**Document passage**
Supported by a grant from the National Endowment for the Humanities, the Center for the Study of the Presidency and Congress hosted events in fall 2010 and spring 2011 on Civility and the American Experience.

In November 2010, the Center hosted Dr. Susan Herbst, President of the University of Connecticut, at the Presidential Fellows Program Fall Leadership Conference.  Dr. Herbst spoke on her lastest book Rude Democracy, and advised the students participating in the Presidential Fellows Program on ways that schools and institutions of higher learning can work to increase civility among their student bodies. Video of her lecture can be found here:

http://www.youtube.com/user/CSPresidencyCongress#p/u/4/EQaWEKO8hR0

On February 24, 2011, the Center held a one-day conference which brought together prominent historians and experts to discuss civility and its historical role in American politics.  The conference roundtables focused on American history from the country’s founding through the Civil War, and participants discussed the Constitutional Convention, President George Washington’s First Term, the Compromises of 1820 and 1850, and President Abraham Lincoln’s Second Inaugural Address.

Saved data entries:
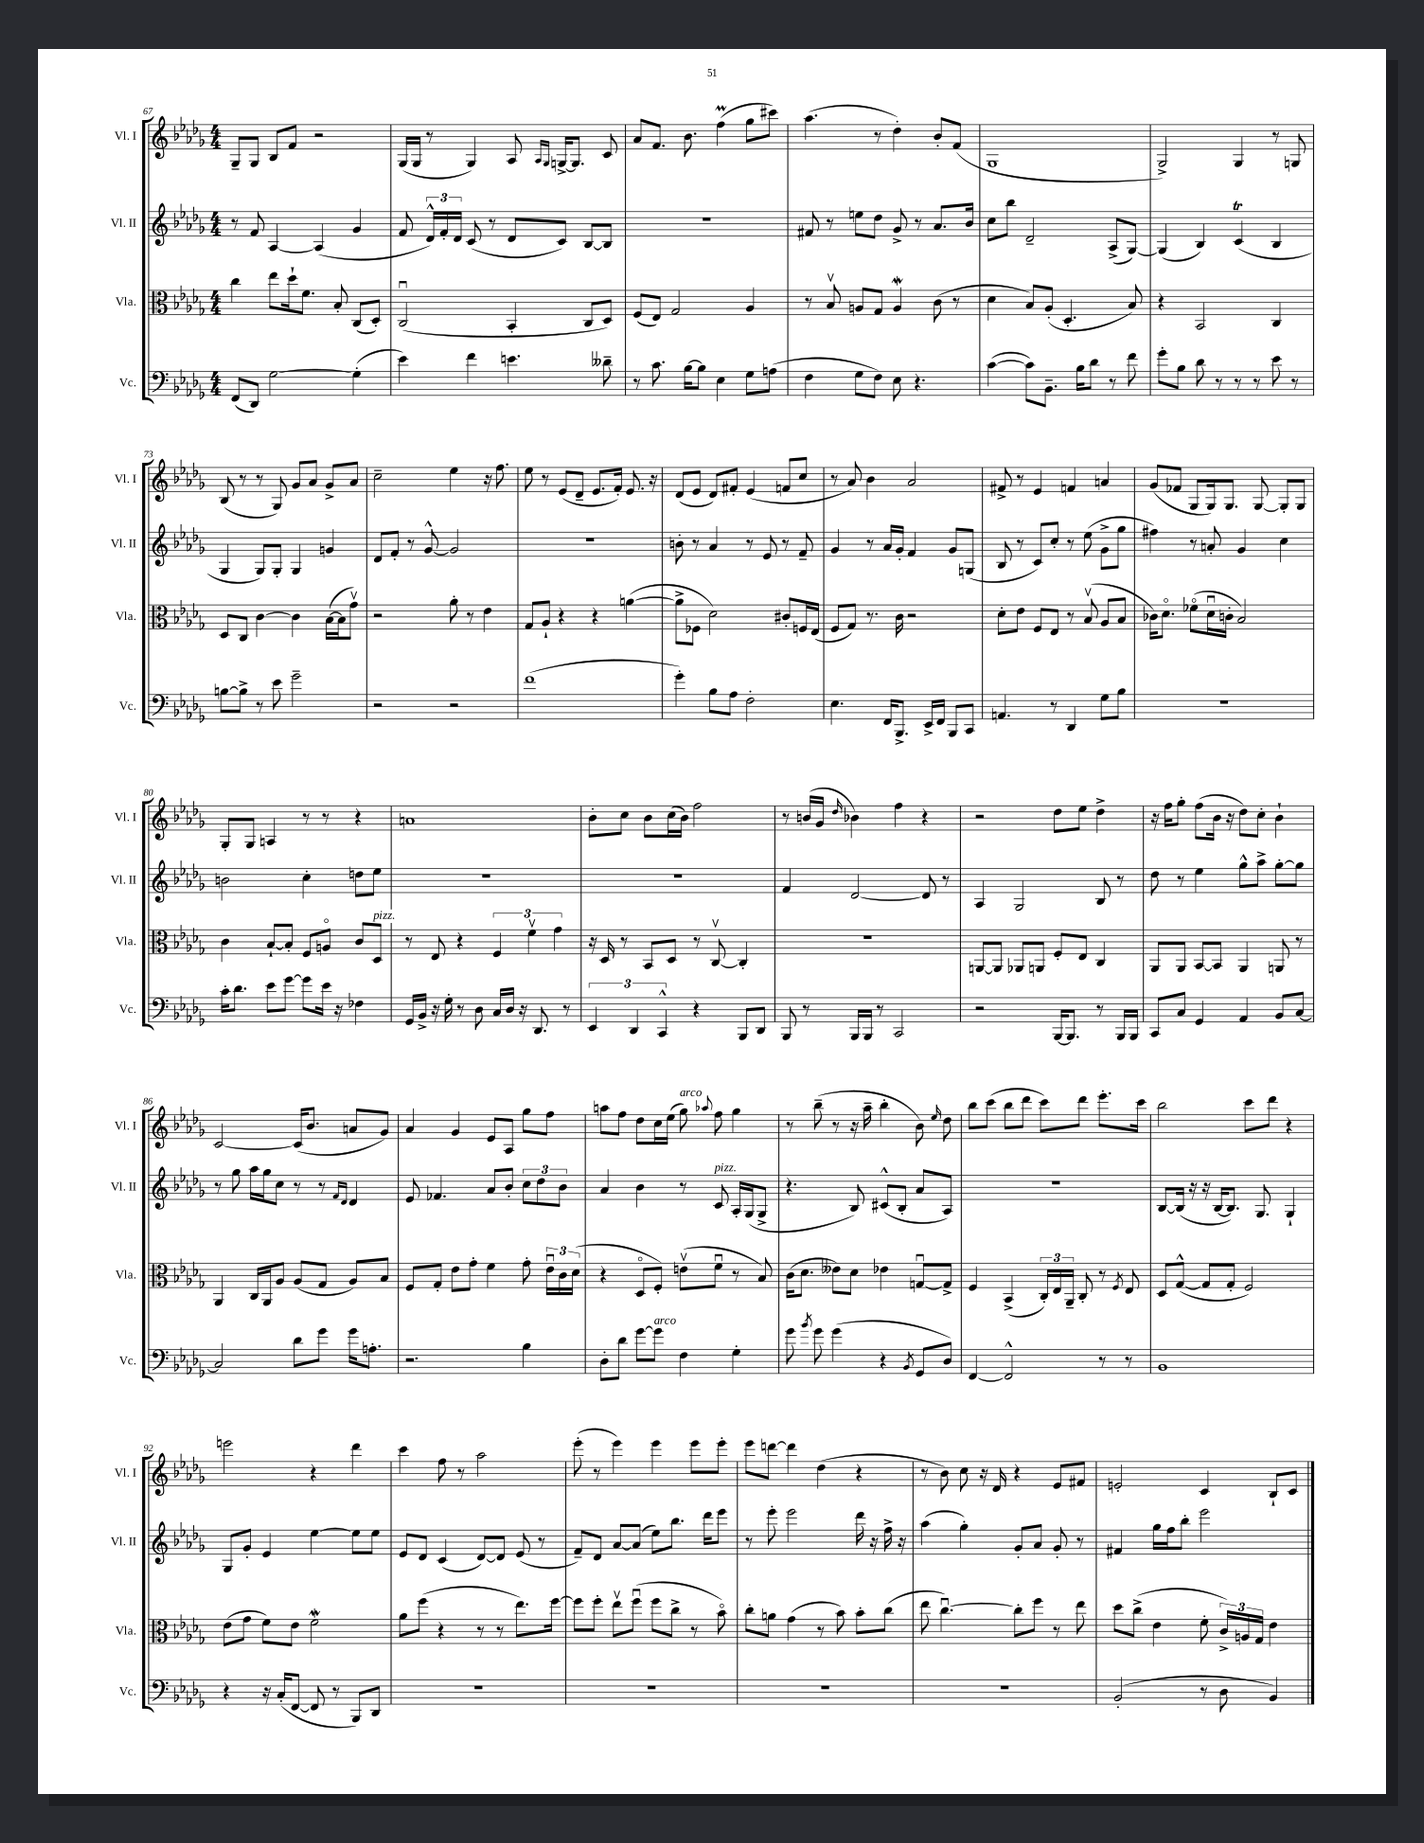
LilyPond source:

<<
\new StaffGroup <<
\new Staff = "s0" \with { instrumentName = "Vl. I" shortInstrumentName = "Vl. I" } {
    \clef treble \key des \major \numericTimeSignature \time 4/4
    \autoBeamOff ges8[-- ges8] bes8[ f'8] r2 |
    ges16[( ges16] r8 ges4) aes8 \grace { aes16[ ges16] } g16[~-> g8.] c'8 |
    aes'8[ f'8.] bes'8. f''4\prall( ges''8[ cis'''8]) |
    aes''4.( r8 des''4-.) bes'8[-. f'8]( |
    ges1 |
    ges2->) ges4 r8 g8 |
    bes8( r8 r8 ges8) ges'8[ aes'8] ges'8[-> aes'8] |
    c''2-- ees''4 r16 f''8. |
    ees''8 r8 ees'8[( des'8]-- ees'8.[ f'16]-.) ees'8. r16 |
    des'8[( ees'8] des'8[) fis'8]-. ees'4( f'8[ c''8] |
    r8 aes'8) bes'4 aes'2 |
    fis'8-> r8 ees'4 f'4 a'4 |
    ges'8[( fes'8] ges8[ ges16) ges8.] ges8~ ges8[-. ges8] |
    ges8[-. ges8] a4 r8 r8 r4 |
    a'1 |
    bes'8[-. c''8] bes'8[ c''16( bes'16]) f''2 |
    r8 b'16[( ges'16] \grace { des''16 } bes'4) f''4 r4 |
    r2 des''8[ ees''8] des''4-> |
    r16 f''16[ ges''8]-. f''8[( bes'16] r16 des''8[) c''8]-. bes'4-! |
    c'2~ c'16[( bes'8.] a'8[ ges'8]) |
    aes'4 ges'4 ees'8[ aes8] ges''8[ f''8] |
    a''8[ f''8] des''8[ c''16 ees''16]( ges''8^\markup { \italic "arco" }) \appoggiatura { aes''8 } f''8 ges''4 |
    r8 bes''8--( r8 r16 aes''16-- bes''4-. bes'8) \grace { ees''16 } des''8 |
    bes''8[ c'''8]( bes''8[ des'''8] c'''8[) des'''8] ees'''8.[-. c'''16] |
    bes''2 c'''8[ des'''8] r4 |
    e'''2 r4 des'''4 |
    c'''4 f''8 r8 aes''2 |
    ees'''8-.( r8 ees'''4) ees'''4 ees'''8[ ees'''8]-. |
    ees'''8[ d'''8]~ d'''4 des''4( r4 |
    r8 bes'8) c''8 r16 des'16 r4 ees'8[ fis'8] |
    e'2-. c'4 bes8[-! c'8] \bar "|." |
}
\new Staff = "s1" \with { instrumentName = "Vl. II" shortInstrumentName = "Vl. II" } {
    \clef treble \key des \major \numericTimeSignature \time 4/4
    \autoBeamOff r8 f'8 aes4~ aes4( ges'4 |
    f'8 \tuplet 3/2 { des'16[-^) f'16-. des'16] } c'8( r8 des'8[ c'8]) bes8[~ bes8] |
    R1 |
    fis'8 r8 e''8[ des''8] ges'8-> r8 aes'8.[ bes'16] |
    c''8[ bes''8] des'2-- aes8[->( ges8]~) |
    ges4( bes4) c'4\trill( bes4 |
    ges4 ges8[) ges8]-. ges4 g'4 |
    des'8[ f'8]-. r8 ges'8~-^ ges'2 |
    R1 |
    b'8-. r8 aes'4 r8 ees'8 r8 f'8-- |
    ges'4 r8 aes'16[ ges'16]-. f'4 ges'8[ g8]( |
    bes8 r8 c'8[) c''8]-. r8 ees''8( ges'8[-> ges''8] |
    fis''4) r8 a'8-. ges'4 c''4 |
    b'2 c''4-. d''8[ ees''8] |
    R1 |
    R1 |
    f'4 des'2~ des'8 r8 |
    aes4 ges2 bes8 r8 |
    des''8 r8 ees''4 ges''8[-^ aes''8]-> ges''8[~-. ges''8] |
    r8 ges''8 aes''16[ ges''16 c''8] r8 r8 \grace { f'16[ des'16] } des'4 |
    ees'8 fes'4. aes'8[ bes'8]-. \tuplet 3/2 { c''8[ des''8 bes'8] } |
    aes'4 bes'4 r8 c'8^\markup { \italic "pizz." } aes16[-. ges16( ges8]-> |
    r4. bes8) cis'8[-^( bes8]-. aes'8[ aes8]) |
    R1 |
    bes8[~ bes16]( r16 r16 bes16[~ bes8.]) ges8. ges4-! |
    ges8[ ges'8]-. ees'4 ees''4~ ees''8[ ees''8] |
    ees'8[ des'8] c'4( des'8[~) des'8] ees'8( r8 |
    f'8[--) des'8] aes'8[~ aes'8]( ees''8[) bes''8.] des'''16[ ees'''8] |
    r8 ees'''8-. ees'''2 des'''16 r16 f''16-> r16 |
    aes''4( ges''4-.) ges'8[-. aes'8] ges'8-. r8 |
    fis'4 ges''16[ f''16 bes''8]-. ees'''2 \bar "|." |
}
\new Staff = "s2" \with { instrumentName = "Vla." shortInstrumentName = "Vla." } {
    \clef alto \key des \major \numericTimeSignature \time 4/4
    \autoBeamOff c''4 ees''8[ des''16-! f'8.] bes8-. c8[( des8]-.) |
    c2\downbow( bes,4-. c8[ des8]) |
    f8[( ees8]) ges2 aes4 |
    r8 bes8\upbow a8[ ges8] a4\mordent c'8( r8 |
    des'4 bes8[) aes8]-.( des4.-. bes8) |
    r4 bes,2 c4 |
    des8[ c8] c'4~ c'4 bes16[~( bes16 ges'8]\upbow) |
    r2 aes'8-. r8 ees'4 |
    ges8[ aes8]-! r4 r4 a'4~( |
    a'8[-> fes8] des'2) cis'8[-. f16 ees16]( |
    f8[ ges8]) r8. c'16 r2 |
    des'8[-. ees'8] f8[ ees8] r8 bes8\upbow( aes8[ bes8] |
    ces'16[) des'8.]\flageolet fes'8[\flageolet( des'16\downbow c'16]-. bes2) |
    c'4 bes8[~-! bes8]-. f8[ a8]\flageolet c'8[ des8]^\markup { \italic "pizz." } |
    r8 ees8 r4 \tuplet 3/2 { f4 f'4\upbow ges'4 } |
    r16 des16 r8 bes,8[ des8] r8 c8~\upbow c4-. |
    R1 |
    a,8[~ a,8] aes,8[ a,8] f8[-. ees8] c4 |
    aes,8[ aes,8] bes,8[~ bes,8] aes,4 a,8 r8 |
    aes,4 c16[ aes,16 aes8] aes8[( ges8] aes8[) bes8] |
    f8[ ges8]-. ees'8[ ges'8]-. f'4 ges'8-. \tuplet 3/2 { ees'16[\downbow c'16 des'16]( } |
    r4 des8[\flageolet f8]-.) e'8[\upbow( f'8]\downbow r8 bes8) |
    c'16[( des'8.] eeses'8[) des'8] ees'4 g8[~\downbow g8]-> |
    f4 bes,4->( \tuplet 3/2 { c16[-.) ees16 aes,16]-- } c8-. r8 \acciaccatura { f8 } ees8 |
    des8[ ges8]~-^( ges8[ ges8]-. f2) |
    ees'8[( ges'8] f'8[) ees'8] f'2\mordent |
    aes'8[ f''8]( r4 r8 r8 ees''8.[) f''16]~ |
    f''8[ f''8]-. ees''8[\upbow f''8]\downbow( f''8[ c''8]-> r8 bes'8\flageolet) |
    c''8[-. a'8] ges'4( r8 bes'8) bes'8[-. c''8]( |
    ees''8 c''4.~\downbow) c''8[-. f''8] r8 ees''8 |
    des''8[ c''8]->( ees'4 f'8-. \tuplet 3/2 { c'16[->) a16 ges16] } ees'4 \bar "|." |
}
\new Staff = "s3" \with { instrumentName = "Vc." shortInstrumentName = "Vc." } {
    \clef bass \key des \major \numericTimeSignature \time 4/4
    \autoBeamOff f,8[( des,8]) ges2~ ges4-.( |
    ees'4) f'4 e'4. deses'8-- |
    r8 c'8. bes16[~ bes8] ees4 ges8[ a8]( |
    f4 ges8[ f8]) ees8 r4. |
    c'4~( c'8[) bes,8.]-- bes16[ des'8] r8 f'8 |
    ges'8[-. bes8] des'8 r8 r8 r8 ees'8 r8 |
    b8[~ b8]-> r8 ees'8 ges'2-- |
    r2 r2 |
    f'1( |
    ges'4-.) bes8[ aes8] f2-. |
    ees4. f,16[ bes,,8.]-> ees,16[-> f,16] bes,,8[ c,8] |
    a,4. r8 des,4 ges8[ bes8] |
    r1 |
    c'16[-. des'8.] ees'8[ ges'8]~ ges'8[ ees'16] r16 fes4 |
    ges,16[ bes,16]-> r16 ges16-. r8 des8 c16[ des16] r16 des,8. r8 |
    \tuplet 3/2 { ees,4 des,4 c,4-^ } r4 bes,,8[ des,8] |
    bes,,8 r8 bes,,16[ bes,,16] r8 c,2 |
    r2 bes,,16[~ bes,,8.] r8 bes,,16[ bes,,16] |
    c,8[ c8] ges,4 aes,4 bes,8[ c8]~ |
    c2 des'8[ ges'8] ges'16[ a8.]-. |
    r2. bes4 |
    des8[-. des'8] ges'8[~ ges'8]^\markup { \italic "arco" } f4 ges4-. |
    ges'8 \acciaccatura { bes'8 } ges'8 ges'4( r4 \acciaccatura { bes,8 } ges,8[ des8]) |
    f,4~ f,2-^ r8 r8 |
    bes,1 |
    r4 r16 c16[-.( f,8]~ f,8 r8 bes,,8[) des,8] |
    R1 |
    R1 |
    R1 |
    R1 |
    bes,2-.( r8 des8 bes,4) \bar "|." |
}
>>
>>
\layout { \context { \Score currentBarNumber = #67 } }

**Task list**
**A.** Please reproduce the passage about the civility events word for word, starting with "Supported by a" and going on through "the American Experience.".
**B.** State how many lines of the listing contain the string "arco". Give only the number.

**Results of the tasks**
**A.**
Supported by a grant from the National Endowment for the Humanities, the Center for the Study of the Presidency and Congress hosted events in fall 2010 and spring 2011 on Civility and the American Experience.

**B.** 2